Fragmento para leer:
Así como El

El sábado 27 de marzo de 1982
Conferencia General para todas las mujeres de la Iglesia.
Así como El
Por el élder Mark E. Petersen
Del Consejo de los Doce

Mark E. PetersenSí, sabemos quién es, este Cristo del cual hablamos. ¡Y sabemos que vive!

Él es la luz y la vida del mundo; por eso cantamos:

“Jesús es mi luz
y no temeré.” (Himnos de Sión, 226.)

Como Santos de los Últimos Días, reunidos esta noche en diversos lugares, gozosamente damos testimonio a todo el mundo de que Jesús de Nazaret es ciertamente el Cristo, nuestro Salvador, el divino Hijo de Dios.

Pero es aún más; es nuestro Creador, pues hizo todas las cosas en el cielo y en la tierra. Y más aún, es también nuestro Amigo.

A Él le adoramos, el Hijo de Dios.

Le obedecemos, nuestro Salvador y Redentor.

Le amamos, nuestro bondadoso Amigo.

Pero Él requiere obras de nosotros. No está satisfecho ni es feliz sólo con nuestra adoración, sino que requiere servicio, nuestro servicio diario en su Iglesia y Reino. Y nos pide que nos unamos a Él en la obra de salvación, una obra de salvación para nosotros y los demás. Ha dicho: “Recordad que el valor de las almas es grande a la vista de Dios;. . . Así que sois llamados”, cada una de vosotras, cada uno de nosotros, todos nosotros somos llamados para ayudarle a llevar luz y gozo eterno a nuestra propia vida y a la vida de los demás. (Véase D. y C. 18:10-14.)

Es el Señor mismo quien nos llama. Y, ¿cuál es su propósito? ¡La preparación para su segunda gloriosa venida!

Jesús vino al mundo como ser mortal, hace muchos siglos. Predicó el evangelio en Palestina, reunió a sus amigos y conversos y organizó su Iglesia con sólo un puñado de miembros.

Al enseñar y al obrar milagros, las multitudes le seguían. Hubo cuatro mil personas presentes en una de estas ocasiones, y cinco mil en otra. Los niños le amaban. Hombres y mujeres se convirtieron a Sus enseñanzas, y le dieron lugar en su vida. A menudo las mujeres parecían más devotas que los hombres, y por eso las honraba. Sin embargo, a pesar de Su bondad, muchos enemigos se levantaron para acusarle falsamente llamándolo blasfemo porque decía que era el Hijo de Dios.

Después, lo crucificaron, y para humillarlo aún más levantaron su cruz entre las de dos ladrones denunciándolo como un criminal, igual a ellos.

Ejercicios propuestos:
1. Según el fragmento para leer, ¿entre qué cruces levantaron la cruz de Jesús?
2. Copia sin cambios el pasaje del fragmento para leer que empieza en las palabras "Es el Señor" y acaba justo después de "puñado de miembros.".

Datos de partida:
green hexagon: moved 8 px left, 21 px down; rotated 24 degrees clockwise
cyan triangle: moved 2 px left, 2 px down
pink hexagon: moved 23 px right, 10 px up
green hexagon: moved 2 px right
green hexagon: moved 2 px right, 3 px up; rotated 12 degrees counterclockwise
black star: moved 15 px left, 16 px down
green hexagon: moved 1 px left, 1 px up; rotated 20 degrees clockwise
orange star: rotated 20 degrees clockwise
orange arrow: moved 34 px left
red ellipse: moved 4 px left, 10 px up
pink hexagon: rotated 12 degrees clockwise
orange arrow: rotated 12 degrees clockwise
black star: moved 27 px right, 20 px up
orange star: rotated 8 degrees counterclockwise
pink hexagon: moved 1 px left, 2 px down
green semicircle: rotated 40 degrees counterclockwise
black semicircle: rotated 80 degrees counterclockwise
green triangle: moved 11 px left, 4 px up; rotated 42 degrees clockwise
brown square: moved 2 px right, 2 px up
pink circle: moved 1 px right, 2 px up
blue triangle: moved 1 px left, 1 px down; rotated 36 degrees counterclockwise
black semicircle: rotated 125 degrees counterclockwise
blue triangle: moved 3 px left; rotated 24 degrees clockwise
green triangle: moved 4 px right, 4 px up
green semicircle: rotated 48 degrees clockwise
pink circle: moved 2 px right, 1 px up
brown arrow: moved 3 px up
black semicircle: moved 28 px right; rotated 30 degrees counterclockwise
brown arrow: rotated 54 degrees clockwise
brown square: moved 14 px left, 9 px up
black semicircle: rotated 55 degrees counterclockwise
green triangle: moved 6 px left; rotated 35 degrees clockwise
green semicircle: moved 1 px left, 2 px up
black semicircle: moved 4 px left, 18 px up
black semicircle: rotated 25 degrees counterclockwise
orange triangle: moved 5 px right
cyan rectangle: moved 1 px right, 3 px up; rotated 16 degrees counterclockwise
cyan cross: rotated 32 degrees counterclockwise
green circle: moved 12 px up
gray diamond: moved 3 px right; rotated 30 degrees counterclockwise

Ejercicios resueltos:
1. Entre las cruces de dos ladrones.

2.
Es el Señor mismo quien nos llama. Y, ¿cuál es su propósito? ¡La preparación para su segunda gloriosa venida!

Jesús vino al mundo como ser mortal, hace muchos siglos. Predicó el evangelio en Palestina, reunió a sus amigos y conversos y organizó su Iglesia con sólo un puñado de miembros.